To analyze the impact of the lack of
elovl2 enzymatic activity on the retinal morphology thickness of the retinal layers in the 7 dpf control and
elovl2 crispants, sections were examined and quantified. No gross disruptions of the retinal architecture were observed, however, the thickening of several retinal layers in
elovl2 crispants when compared to controls was detected. Other studies have reported changes in the thickness of retinal layers after the inactivation of Muller glia cells [
28,
34]. MacDonald et al. showed that inhibition of Muller glia formation during zebrafish development results into wider RGL but no effect was observed in other retinal layers. This suggest that other factors play role in maintenance of retinal layers in the absence of Muller glia. While our observation further supports the indispensable role of Muller glia in maintenance of RGL in zebrafish retina, the factors involved in the maintenance of other retinal layers in the absence of Muller glia cells remain unstudied. Another study targeting the deletion of Dicer1 miRNA specifically in Muller glia cells present in INL of mice retina reported an increase in the thickness of INL. Intriguingly, the group also observed reduction in thickness of ONL. Considering the global change in the membrane lipids composition in
elovl2 crispants (
Supplementary Figure S5) and therefore different physical properties of the membranes, our studies further supports the observation of the key role of the Muller glia in the maintenance of retinal architecture.

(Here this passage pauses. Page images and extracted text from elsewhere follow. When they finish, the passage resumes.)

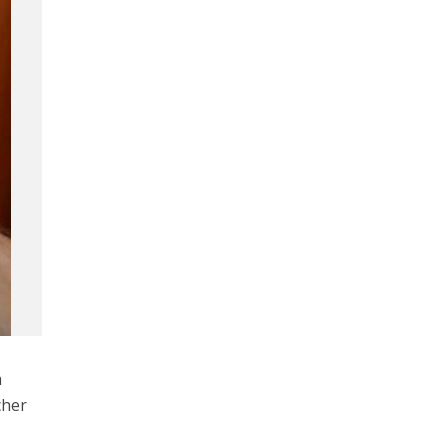
a
cher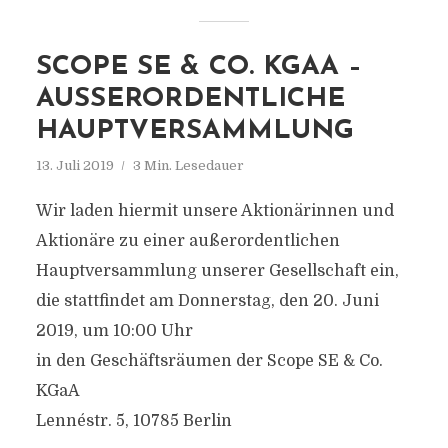
SCOPE SE & CO. KGAA –
AUSSERORDENTLICHE H
AUPTVERSAMMLUNG
13. Juli 2019
3 Min. Lesedauer
Wir laden hiermit unsere Aktionärinnen und
Aktionäre zu einer außerordentlichen
Hauptversammlung unserer Gesellschaft ein,
die stattfindet am Donnerstag, den 20. Juni
2019, um 10:00 Uhr
in den Geschäftsräumen der Scope SE & Co.
KGaA
Lennéstr. 5, 10785 Berlin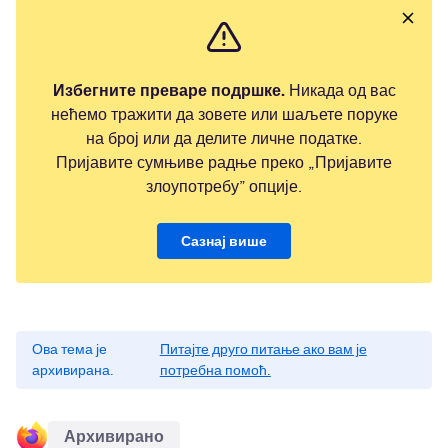
Избегните преваре подршке.
Никада од вас
нећемо тражити да зовете или шаљете поруке
на број или да делите личне податке.
Пријавите сумњиве радње преко „Пријавите
злоупотребу” опције.
Сазнај више
Ова тема је
Питајте друго питање ако вам је
архивирана.
потребна помоћ.
Архивирано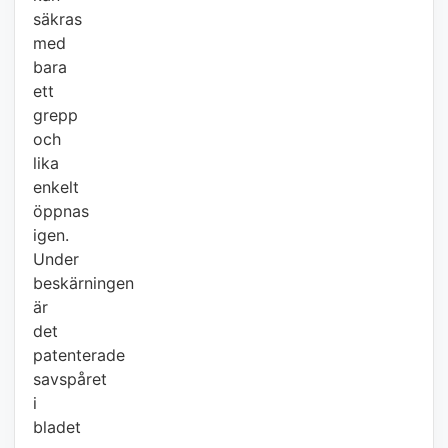
säkras
med
bara
ett
grepp
och
lika
enkelt
öppnas
igen.
Under
beskärningen
är
det
patenterade
savspåret
i
bladet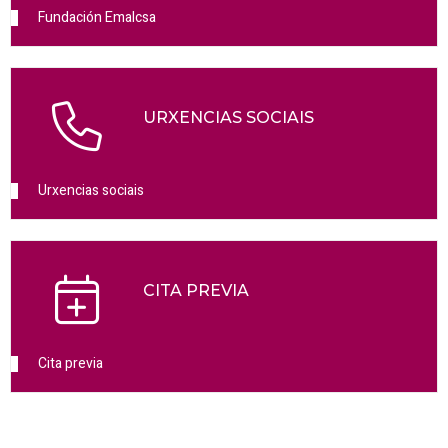
Fundación Emalcsa
URXENCIAS SOCIAIS
Urxencias sociais
CITA PREVIA
Cita previa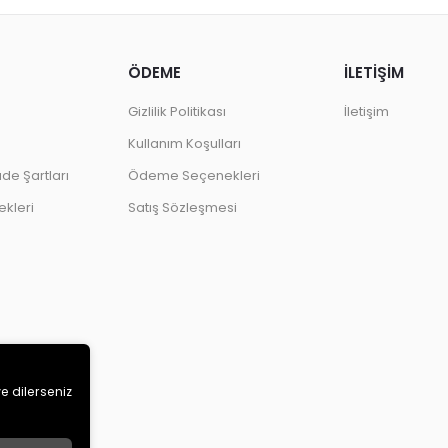
ÖDEME
İLETİŞİM
Gizlilik Politikası
İletişim
Kullanım Koşulları
ade Şartları
Ödeme Seçenekleri
kleri
Satış Sözleşmesi
ve dilerseniz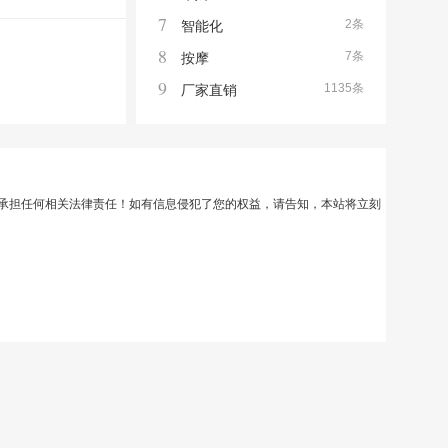
7
2条
智能化
8
7条
按摩
9
1135条
厂家直销
承担任何相关法律责任！如有信息侵犯了您的权益，请告知，本站将立刻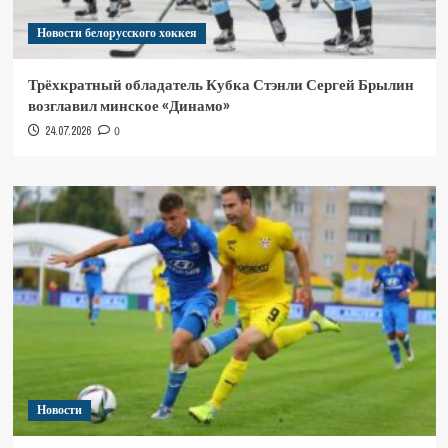
Новости белорусского хоккея
Трёхкратный обладатель Кубка Стэнли Сергей Брылин
возглавил минское «Динамо»
24.07.2026
0
Новости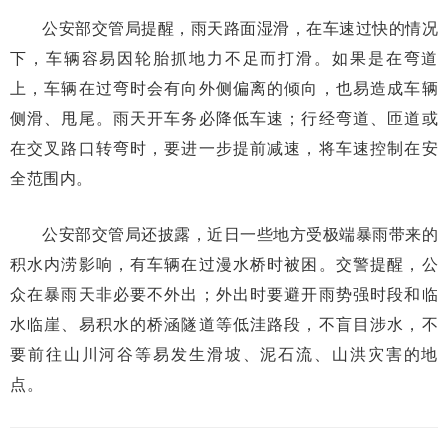
公安部交管局提醒，雨天路面湿滑，在车速过快的情况
下，车辆容易因轮胎抓地力不足而打滑。如果是在弯道
上，车辆在过弯时会有向外侧偏离的倾向，也易造成车辆
侧滑、甩尾。雨天开车务必降低车速；行经弯道、匝道或
在交叉路口转弯时，要进一步提前减速，将车速控制在安
全范围内。
公安部交管局还披露，近日一些地方受极端暴雨带来的
积水内涝影响，有车辆在过漫水桥时被困。交警提醒，公
众在暴雨天非必要不外出；外出时要避开雨势强时段和临
水临崖、易积水的桥涵隧道等低洼路段，不盲目涉水，不
要前往山川河谷等易发生滑坡、泥石流、山洪灾害的地
点。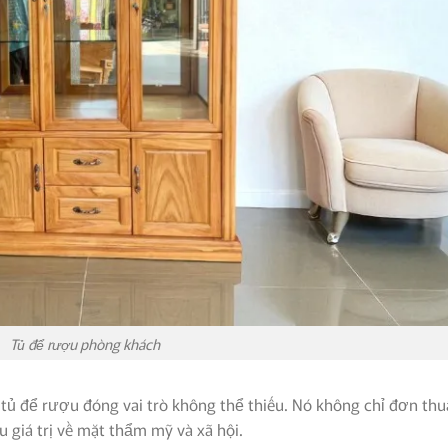
Tủ để rượu phòng khách
 tủ để rượu đóng vai trò không thể thiếu. Nó không chỉ đơn th
 giá trị về mặt thẩm mỹ và xã hội.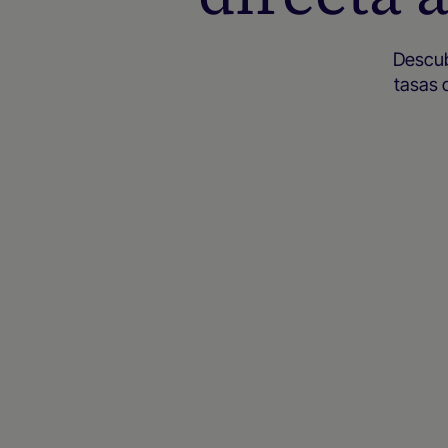
Descub
tasas 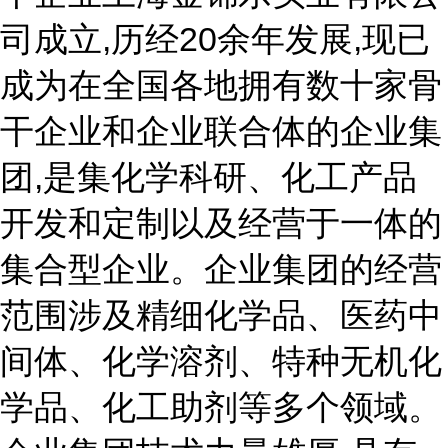
司成立,历经20余年发展,现已
成为在全国各地拥有数十家骨
干企业和企业联合体的企业集
团,是集化学科研、化工产品
开发和定制以及经营于一体的
集合型企业。企业集团的经营
范围涉及精细化学品、医药中
间体、化学溶剂、特种无机化
学品、化工助剂等多个领域。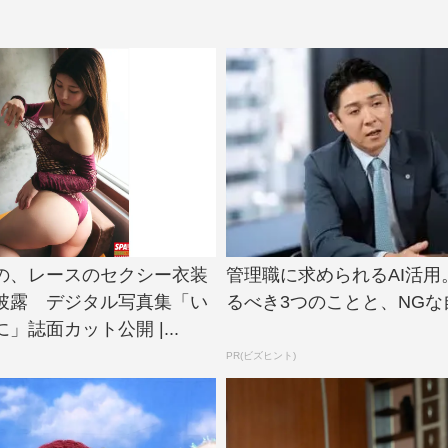
の、レースのセクシー衣装
管理職に求められるAI活用
披露 デジタル写真集「い
るべき3つのことと、NGな
」誌面カット公開 |...
PR(ビズヒント)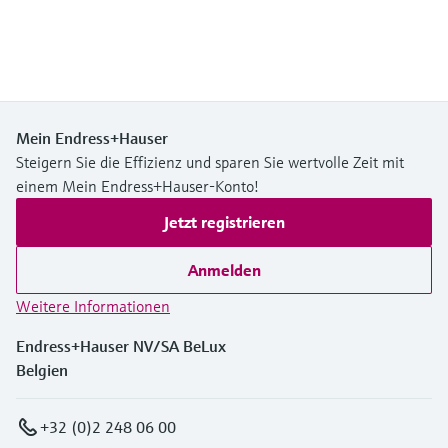
Mein Endress+Hauser
Steigern Sie die Effizienz und sparen Sie wertvolle Zeit mit
einem Mein Endress+Hauser-Konto!
Jetzt registrieren
Anmelden
Weitere Informationen
Endress+Hauser NV/SA BeLux
Belgien
+32 (0)2 248 06 00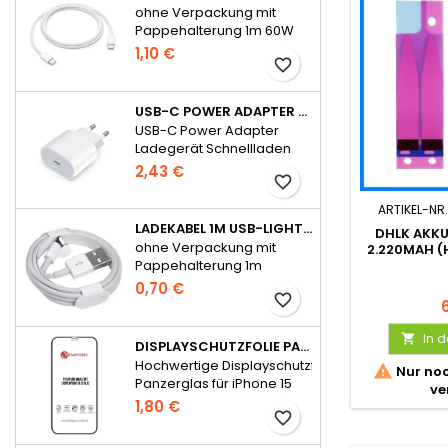
ohne Verpackung mit
Pappehalterung 1m 60W
für iPhone 15 Serie
1,10 €
favorite_border
USB-C POWER ADAPTER LADEGERÄT SCHNELLLADEN 20W FÜR APPLE - OHNE VERPACKUNG
USB-C Power Adapter
Ladegerät Schnellladen
20W für Apple
2,43 €
favorite_border
ARTIKEL-NR.
LADEKABEL 1M USB-LIGHTNING WIE APPLE ORIGINAL OHNE VERPACKUNG
DHLK AKKU
ohne Verpackung mit
2.220MAH (
Pappehalterung 1m
0,70 €
favorite_border
In 

DISPLAYSCHUTZFOLIE PANZERGLAS FÜR IPHONE 15 SERIE FULL GLUE
Hochwertige Displayschutzfolie

Nur noc
Panzerglas für iPhone 15
ve
Serie Full Glue
1,80 €
favorite_border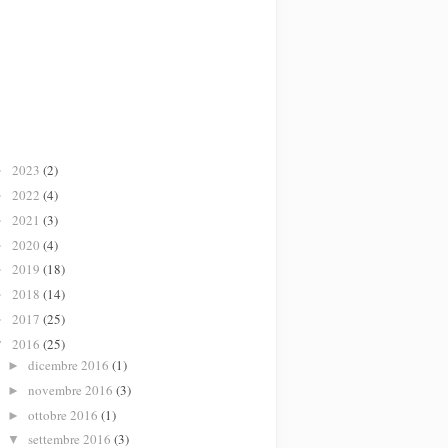
2023
(2)
►
2022
(4)
►
2021
(3)
►
2020
(4)
►
2019
(18)
►
2018
(14)
►
2017
(25)
►
2016
(25)
▼
dicembre 2016
(1)
►
novembre 2016
(3)
►
ottobre 2016
(1)
►
settembre 2016
(3)
▼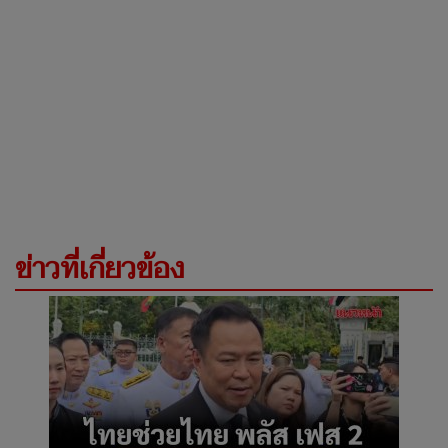
ข่าวที่เกี่ยวข้อง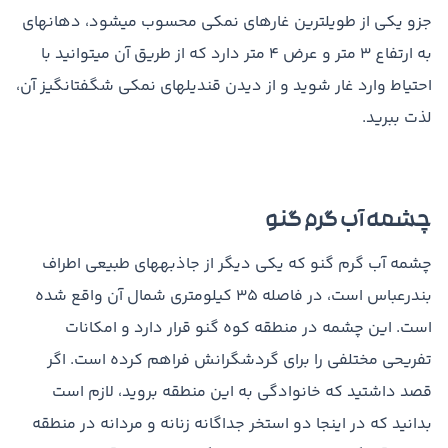
جزو یکی از طویل­ترین غارهای نمکی محسوب می­شود، دهانه­ای
به ارتفاع ۳ متر و عرض ۴ متر دارد که از طریق آن می­توانید با
احتیاط وارد غار شوید و از دیدن قندیل­های نمکی شگفت­انگیز آن،
لذت ببرید.
چشمه آب گرم گنو
چشمه آب گرم گنو که یکی دیگر از جاذبه­های طبیعی اطراف
بندرعباس است، در فاصله ۳۵ کیلومتری شمال آن واقع شده
است. این چشمه در منطقه کوه گنو قرار دارد و امکانات
تفریحی مختلفی را برای گردشگرانش فراهم کرده است. اگر
قصد داشتید که خانوادگی به این منطقه بروید، لازم است
بدانید که در اینجا دو استخر جداگانه زنانه و مردانه در منطقه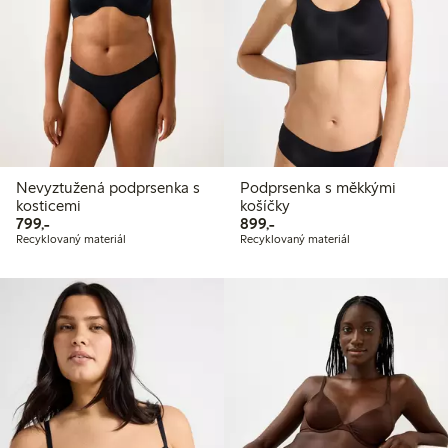
Nevyztužená podprsenka s
Podprsenka s měkkými
kosticemi
košíčky
799,00 Kč
899,00 Kč
799,-
899,-
Recyklovaný materiál
Recyklovaný materiál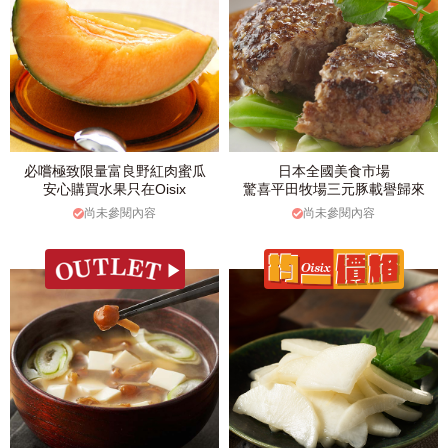
必嚐極致限量富良野紅肉蜜瓜
日本全國美食市場
安心購買水果只在Oisix
驚喜平田牧場三元豚載譽歸來
尚未參閱內容
尚未參閱內容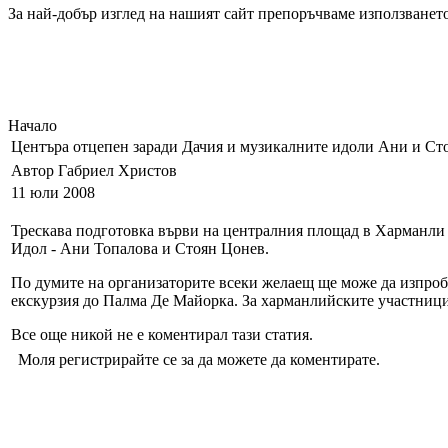
За най-добър изглед на нашият сайт препоръчваме използването
Начало
Центъра отцепен заради Дачия и музикалните идоли Ани и Ст
Автор Габриел Христов
11 юли 2008
Трескава подготовка върви на централния площад в Харманли в
Идол - Ани Топалова и Стоян Цонев.
По думите на организаторите всеки желаещ ще може да изпробва
екскурзия до Палма Де Майорка. За харманлийските участници щ
Все още никой не е коментирал тази статия.
Моля регистрирайте се за да можете да коментирате.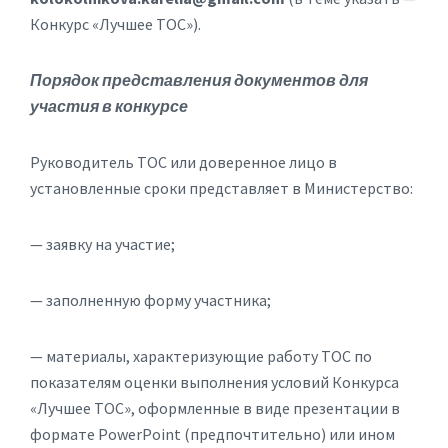
Конкурс «Лучшее ТОС»).
Порядок представления документов для
участия в конкурсе
Руководитель ТОС или доверенное лицо в
установленные сроки представляет в Министерство:
— заявку на участие;
— заполненную форму участника;
— материалы, характеризующие работу ТОС по
показателям оценки выполнения условий Конкурса
«Лучшее ТОС», оформленные в виде презентации в
формате PowerPoint (предпочтительно) или ином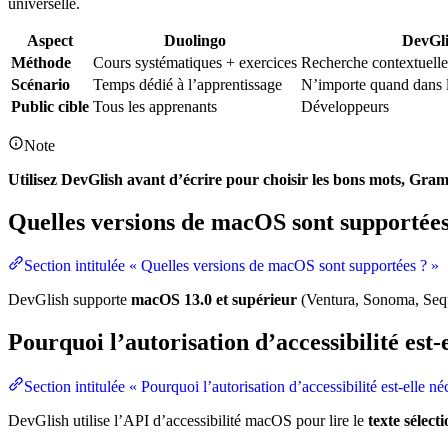
universelle.
Aspect
Duolingo
DevGli
Méthode
Cours systématiques + exercices
Recherche contextuelle
Scénario
Temps dédié à l’apprentissage
N’importe quand dans 
Public cible
Tous les apprenants
Développeurs
Note
Utilisez DevGlish avant d’écrire pour choisir les bons mots, Gra
Quelles versions de macOS sont supportées
Section intitulée « Quelles versions de macOS sont supportées ? »
DevGlish supporte
macOS 13.0 et supérieur
(Ventura, Sonoma, Sequo
Pourquoi l’autorisation d’accessibilité est-
Section intitulée « Pourquoi l’autorisation d’accessibilité est-elle né
DevGlish utilise l’API d’accessibilité macOS pour lire le
texte sélect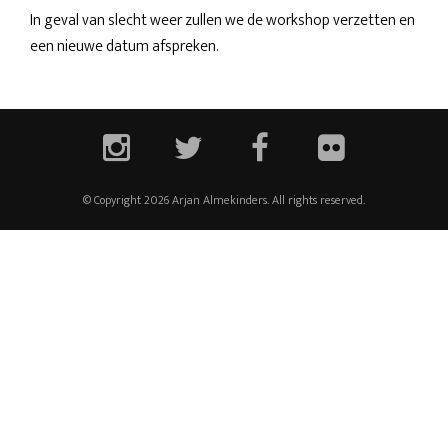
In geval van slecht weer zullen we de workshop verzetten en
een nieuwe datum afspreken.
© Copyright 2026 Arjan Almekinders. All rights reserved.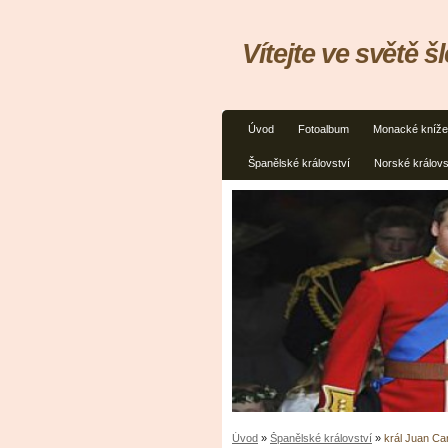
Vítejte ve světě š
Úvod
Fotoalbum
Monacké kníže
Španělské království
Norské královs
Úvod
»
Španělské království
»
král Juan Car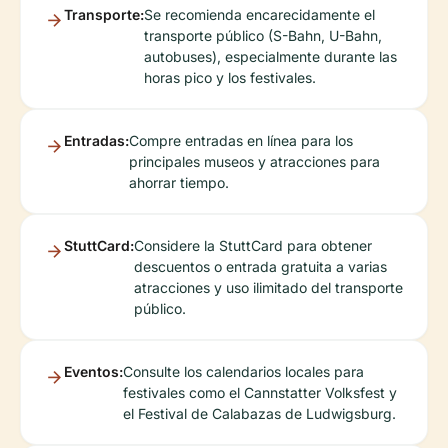
Transporte:
Se recomienda encarecidamente el
transporte público (S-Bahn, U-Bahn,
autobuses), especialmente durante las
horas pico y los festivales.
Entradas:
Compre entradas en línea para los
principales museos y atracciones para
ahorrar tiempo.
StuttCard:
Considere la StuttCard para obtener
descuentos o entrada gratuita a varias
atracciones y uso ilimitado del transporte
público.
Eventos:
Consulte los calendarios locales para
festivales como el Cannstatter Volksfest y
el Festival de Calabazas de Ludwigsburg.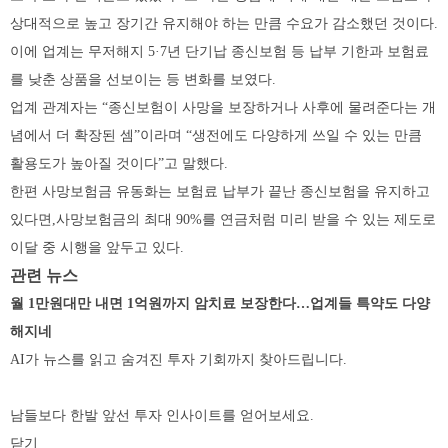
상대적으로 높고 장기간 유지해야 하는 만큼 수요가 감소했던 것이다.
이에 업계는 무저해지 5·7년 단기납 종신보험 등 납부 기한과 보험료
를 낮춘 상품을 선보이는 등 변화를 보였다.
업계 관계자는 “종신보험이 사망을 보장하거나 사후에 물려준다는 개
념에서 더 확장된 셈”이라며 “생전에도 다양하게 쓰일 수 있는 만큼
활용도가 높아질 것이다”고 말했다.
한편 사망보험금 유동화는 보험료 납부가 끝난 종신보험을 유지하고
있다면,사망보험금의 최대 90%를 연금처럼 미리 받을 수 있는 제도로
이달 중 시행을 앞두고 있다.
관련 뉴스
월 1만원대만 내면 1억원까지 암치료 보장한다…업계들 특약도 다양
해지네
AI가 뉴스를 읽고 숨겨진 투자 기회까지 찾아드립니다.
남들보다 한발 앞선 투자 인사이트를 얻어보세요.
닫기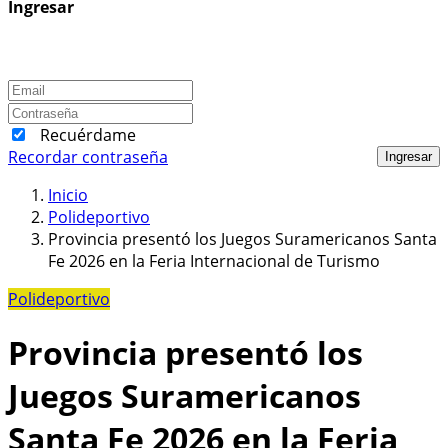
Ingresar
Recuérdame
Recordar contraseña
Ingresar
Inicio
Polideportivo
Provincia presentó los Juegos Suramericanos Santa
Fe 2026 en la Feria Internacional de Turismo
Polideportivo
Provincia presentó los
Juegos Suramericanos
Santa Fe 2026 en la Feria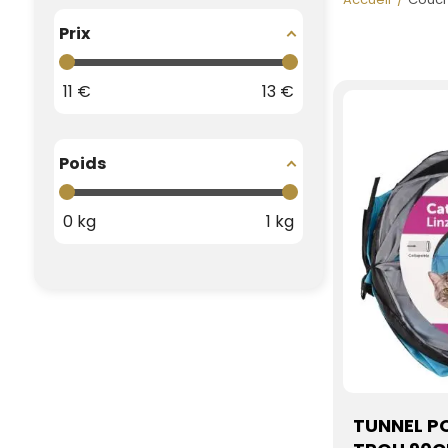
Prix
11
€
13
€
Poids
0
kg
1
kg
TUNNEL PO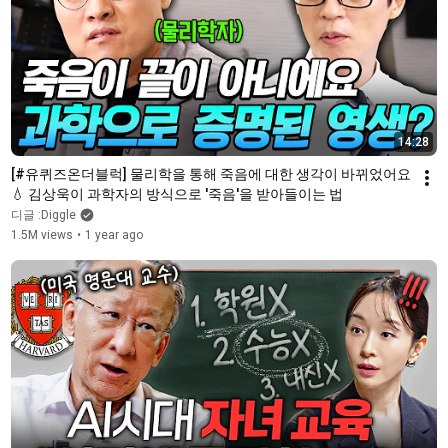
14:28
[#유퀴즈온더블럭] 물리학을 통해 죽음에 대한 생각이 바뀌었어요
💧 김상욱이 과학자의 방식으로 '죽음'을 받아들이는 법
디글 :Diggle
1.5M views
•
1 year ago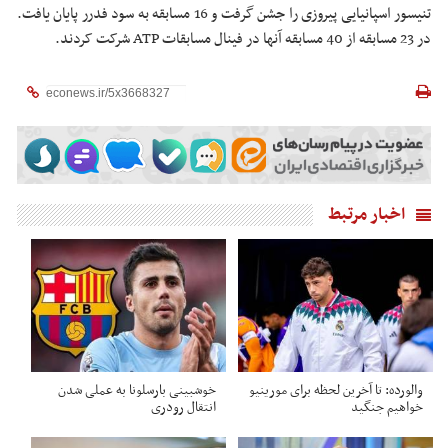
تنیسور اسپانیایی پیروزی را جشن گرفت و 16 مسابقه به سود فدرر پایان یافت.
در 23 مسابقه از 40 مسابقه آنها در فینال مسابقات ATP شرکت کردند.
اخبار مرتبط
والورده: تا آخرین لحظه برای مورینیو
خوشبینی بارسلونا به عملی شدن
خواهیم جنگید
انتقال رودری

Finally, we examined the changes in visual behavior in zebrafish
elovl2 crispants. We performed the VMR assay, a well characterized visual reflex that develops by day 5. We assessed the visual motor response at day 6 and did not find any changes in the VMR-ON response. However, we did see a significantly weaker, albeit still present, VMR-OFF response after
elovl2 knockdown. It is still unclear what parts of the visual circuit mediate this VMR-OFF response. Interesting,
slc7a14 mutant zebrafish, which affects rod photoreceptors more than cones, shows greater defects in the VMR-OFF response than the VMR-ON response [
35]. This is in contrast to
Pde6c mutation, which results in cone degeneration, and leads to defects in the VMR-ON response rather than VMR-OFF response 22. This suggests a possibility that VMR-ON and VMR-OFF responses may be primarily influenced by different classes of photoreceptors [
35]. Further studies are needed to examine the effect of
elovl2 on visual function in the zebrafish retina.
In conclusion, this is the first study to investigate the role of elovl2 in the zebrafish retina. Loss of elovl2 activity results in broad changes across the production of lipids compatible with its function as an elongase of LC-PUFAs as well as in impact on visual function. Elovl2 expression in the Muller glia may suggest additional and unique functions of zebrafish elovl2 compared to mammals. Taken together, our work further advances our understanding of the role of elovl2 and LC-PUFAs in retina structure and function.